The current study investigated life stage, tissue and cell dependent sensitivity to ionizing radiation of the nematode Caenorhabditis elegans. Results showed that irradiation of post mitotic L4 stage larvae induced no significant effects with respect to mortality, morbidity or reproduction at either acute dose ≤6 Gy (1500 mGy·h-1) or chronic exposure ≤15 Gy (≤100 mGy·h-1). In contrast, chronic exposure from the embryo to the L4-young adult stage caused a dose and dose-rate dependent reprotoxicity with 43% reduction in total brood size at 6.7 Gy (108 mGy·h-1). Systematic irradiation of the different developmental stages showed that the most sensitive life stage was L1 to young L4. Exposure during these stages was associated with dose-rate dependent genotoxic effects, resulting in a 1.8 to 2 fold increase in germ cell apoptosis in larvae subjected to 40 or 100 mGy·h-1, respectively. This was accompanied by a dose-rate dependent reduction in the number of spermatids, which was positively correlated to the reprotoxic effect (0.99, PCC). RNAseq analysis of nematodes irradiated from L1 to L4 stage revealed a significant enrichment of differentially expressed genes related to both male and hermaphrodite reproductive processes. Gene network analysis revealed effects related to down-regulation of genes required for spindle formation and sperm meiosis/maturation, including smz-1, smz-2 and htas-1. Furthermore, the expression of a subset of 28 set-17 regulated Major Sperm Proteins (MSP) required for spermatid production was correlated (R2 0.80) to the reduction in reproduction and the number of spermatids. Collectively these observations corroborate the impairment of spermatogenesis as the major cause of gamma radiation induced life-stage dependent reprotoxic effect. Furthermore, the progeny of irradiated nematodes showed significant embryonal DNA damage that was associated with persistent effect on somatic growth. Unexpectedly, these nematodes maintained much of their reproductive capacity in spite of the reduced growth.

Adaptive tolerance to multigenerational silver nanoparticle (NM300K) exposure by the nematode Caenorhabditis elegans is associated with increased sensitivity to AgNO3.

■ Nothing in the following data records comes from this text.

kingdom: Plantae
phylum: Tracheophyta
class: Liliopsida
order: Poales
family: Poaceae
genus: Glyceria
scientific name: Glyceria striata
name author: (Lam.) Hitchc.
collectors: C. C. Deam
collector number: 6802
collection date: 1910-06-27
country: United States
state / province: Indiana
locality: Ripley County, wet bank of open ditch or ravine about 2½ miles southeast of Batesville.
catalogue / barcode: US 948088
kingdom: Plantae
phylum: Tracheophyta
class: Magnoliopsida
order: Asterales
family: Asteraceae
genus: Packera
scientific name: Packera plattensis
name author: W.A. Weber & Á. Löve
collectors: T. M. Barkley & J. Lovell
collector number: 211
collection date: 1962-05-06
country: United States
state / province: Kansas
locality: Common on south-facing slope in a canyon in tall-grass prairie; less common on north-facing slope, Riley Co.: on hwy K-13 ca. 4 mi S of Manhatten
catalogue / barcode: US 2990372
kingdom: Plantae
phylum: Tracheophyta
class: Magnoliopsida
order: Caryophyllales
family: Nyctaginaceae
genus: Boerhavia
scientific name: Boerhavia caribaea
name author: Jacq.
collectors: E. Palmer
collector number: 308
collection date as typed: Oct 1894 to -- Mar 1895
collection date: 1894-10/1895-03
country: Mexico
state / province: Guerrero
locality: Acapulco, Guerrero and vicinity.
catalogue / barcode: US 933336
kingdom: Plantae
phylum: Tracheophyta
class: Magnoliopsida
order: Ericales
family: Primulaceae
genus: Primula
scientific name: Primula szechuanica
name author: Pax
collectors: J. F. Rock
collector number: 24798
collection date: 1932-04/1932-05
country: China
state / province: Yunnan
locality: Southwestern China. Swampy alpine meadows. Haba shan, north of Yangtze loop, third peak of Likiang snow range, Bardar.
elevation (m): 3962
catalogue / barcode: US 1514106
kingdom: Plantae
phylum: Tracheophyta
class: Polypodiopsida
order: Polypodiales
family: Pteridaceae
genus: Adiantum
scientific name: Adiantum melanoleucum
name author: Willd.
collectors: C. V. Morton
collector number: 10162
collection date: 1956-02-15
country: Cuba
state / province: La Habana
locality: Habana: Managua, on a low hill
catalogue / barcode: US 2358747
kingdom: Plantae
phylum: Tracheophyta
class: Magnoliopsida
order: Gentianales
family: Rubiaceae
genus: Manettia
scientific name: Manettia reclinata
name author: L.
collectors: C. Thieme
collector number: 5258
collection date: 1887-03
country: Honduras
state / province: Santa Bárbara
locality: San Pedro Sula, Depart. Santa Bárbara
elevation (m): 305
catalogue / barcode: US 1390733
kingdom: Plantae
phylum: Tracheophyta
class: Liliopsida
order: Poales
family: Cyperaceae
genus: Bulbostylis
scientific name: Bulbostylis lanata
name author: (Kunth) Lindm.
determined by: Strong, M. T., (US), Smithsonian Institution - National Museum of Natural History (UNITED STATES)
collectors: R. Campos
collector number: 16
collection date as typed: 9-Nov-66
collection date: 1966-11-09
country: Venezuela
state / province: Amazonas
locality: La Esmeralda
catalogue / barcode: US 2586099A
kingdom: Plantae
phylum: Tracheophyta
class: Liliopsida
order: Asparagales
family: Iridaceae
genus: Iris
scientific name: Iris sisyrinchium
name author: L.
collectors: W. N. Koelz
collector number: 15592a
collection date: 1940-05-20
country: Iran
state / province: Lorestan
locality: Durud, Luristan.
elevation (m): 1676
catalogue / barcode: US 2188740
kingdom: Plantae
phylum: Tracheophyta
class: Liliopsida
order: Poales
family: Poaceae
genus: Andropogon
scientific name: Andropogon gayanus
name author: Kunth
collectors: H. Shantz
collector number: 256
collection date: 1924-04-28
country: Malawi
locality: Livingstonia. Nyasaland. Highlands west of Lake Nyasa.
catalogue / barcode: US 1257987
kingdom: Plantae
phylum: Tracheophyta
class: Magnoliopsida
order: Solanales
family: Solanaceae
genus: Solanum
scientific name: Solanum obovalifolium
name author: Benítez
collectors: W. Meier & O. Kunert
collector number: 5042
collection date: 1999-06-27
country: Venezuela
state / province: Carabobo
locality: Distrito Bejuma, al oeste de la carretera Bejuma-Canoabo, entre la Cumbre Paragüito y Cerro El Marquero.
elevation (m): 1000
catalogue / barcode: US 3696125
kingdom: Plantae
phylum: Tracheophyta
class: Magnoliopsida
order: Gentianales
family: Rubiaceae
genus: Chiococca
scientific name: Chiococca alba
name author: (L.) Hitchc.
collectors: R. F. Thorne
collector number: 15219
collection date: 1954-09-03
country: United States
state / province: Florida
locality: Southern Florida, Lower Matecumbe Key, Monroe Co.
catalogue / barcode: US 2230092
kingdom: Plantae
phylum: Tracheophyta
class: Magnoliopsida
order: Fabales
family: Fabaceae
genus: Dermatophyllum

Toxic effects of silver nanoparticles (Ag NPs) are, in most cases, measured within a single generation, while information regarding multigenerational exposure remains scarce. The current study assessed changes in toxic response (reproduction, fertility, and development) towards Ag NPs (NM300K; uncoated, 16.7 ± 6.5 nm) compared to AgNO3 over six generations, following chronic exposure of the model organism Caenorhabditis elegans. This revealed that AgNO3 exposure was associated with no changes in susceptibility to Ag. In contrast, multigenerational exposure to sub-lethal concentrations of Ag NPs resulted in persistent delayed development, but rendered increased tolerance to Ag NP with respect to fertility and fecundity. The results thus permit inference of a difference in toxic mode of action of the two forms of Ag, which instigate different response patterns. Results reveal a novel mechanism for the adaptation toward Ag NPs, where increased reproductive fitness occurs at the expense of somatic growth. This adaptive mechanism was, however associated with increased susceptibility to AgNO3 with respect to growth, fertility and reproduction. The current study thus demonstrates that a nano-specific resistance can be developed by C. elegans. Importantly, this adaptation renders increased vulnerability to another environmental stressor, and thus exposure to a second contaminant could be detrimental to such populations.